The second point is if we,
Zimbabweans, are going to ask others to help us get out of this mess then it is
imperative that we know exactly what we want them to do. Given that this is the
second time we are calling for help soon over the same issue, one would expect
us to have a clear view of what we want!
“The suffering people of Zimbabwe are
merely requesting SA to use its leverage on the Zimbabwe government to respect
and uphold its own Constitution,” started Mbofana.
“On Friday, 26th August 2016, a
coalition of opposition parties will be holding a mega peaceful protest against
the current flawed electoral and political landscape, which should tell the SA
government something - that if the current situation prevails till the 2018
General Elections, the results will be disputed, leading to a repeat of 2008.”

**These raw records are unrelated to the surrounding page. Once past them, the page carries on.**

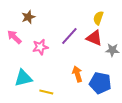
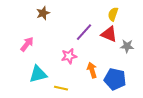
pink arrow: (14, 37) -> (27, 44), moved, turned 84
pink star: (40, 47) -> (69, 56), moved

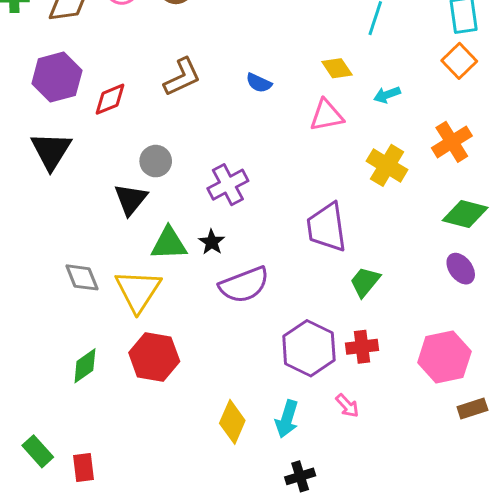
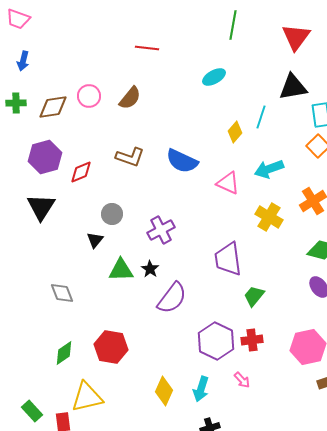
yellow diamond: (337, 68) -> (235, 132), moved, turned 75
brown L-shape: (182, 77) -> (130, 157), turned 44
blue semicircle: (259, 83) -> (182, 161), size x1.8
cyan arrow: (387, 95) -> (269, 169), size x1.6
pink triangle: (327, 115) -> (228, 183), turned 35
black triangle: (131, 199) -> (95, 240), size x0.7
purple semicircle: (244, 285) -> (172, 298), turned -32
yellow triangle: (138, 291) -> (87, 397), moved, turned 44

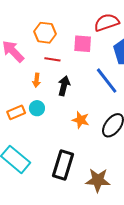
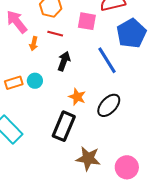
orange arrow: (37, 80) -> (34, 44), moved
black rectangle: (63, 165) -> (64, 126), moved

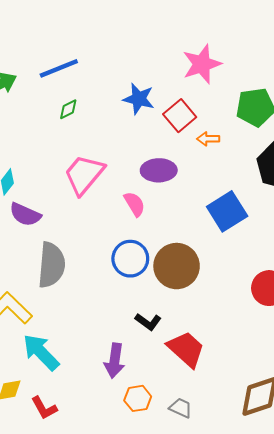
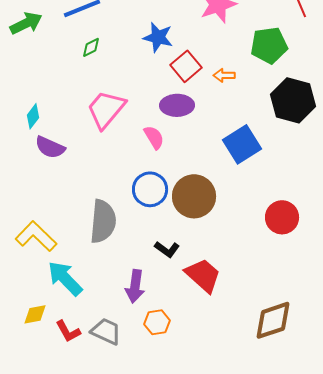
red square: (180, 116) -> (186, 66), moved
gray semicircle: (51, 265) -> (103, 221), moved
gray trapezoid: (181, 408) -> (106, 331), moved, size x1.4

SADC leaders must heave a sigh of
hopelessness and despair to read this! They heaved the same sigh of despair
when the GNU partners released Zimbabwe’s the draft new constitution in 2012
because anyone with half a brain could see immediately that this was not a
democratic constitution that will deliver free and fair elections. MP Paul
Mangwana, the Zanu PF co-chairperson on the committee tasked to write the new
constitution, boosted that Mugabe “dictated” the new constitution and it
showed.
Tsvangirai claimed the new
constitution was an “MDC child” and promised that it would deliver free, fair
and credible elections. If failed to do so as Mugabe went on to blatantly rig
the July 2013 elections.
Since the rigged July 2013 elections,
Tsvangirai and his MDC friends have been demanding “the alignment of existing
laws to the new constitution”. They insist the alignment will stop vote rigging
although many experts in the field have said otherwise.
“Out of the 299 Statutes in our
books, we have so far aligned 159 statutes. We have identified about 200 Statutes
requiring alignment and out of that number, 159 have been completed and
processed through this House, through the General Laws Amendment Bill (GLAB) and
other independent Statutes," VP Emmerson Mnangagwa, who is also the
Minister of Justice, Legal and parliamentary Affairs, told the Senate in June
this year.
Tsvangirai and his opposition friends
have not produced any comments on the GLAB or details of any additional
re-alignment they want to see. MDC have been advised that the country needs to
implement all the democratic reforms agreed in the 2008 GPA as the only way
forward but, reminiscent, of the GNU days has ignore the advice.
One can understand why SA or any
other outsider will be worried about the chaos ensuing in Zimbabwe and how it
could easily spill over and affect the whole SADC region and yet be loathed to
be involved. It is bad enough to be involved in other nation’s affairs but it
to do so knowing from the word go nothing will be accomplished is downright stupid.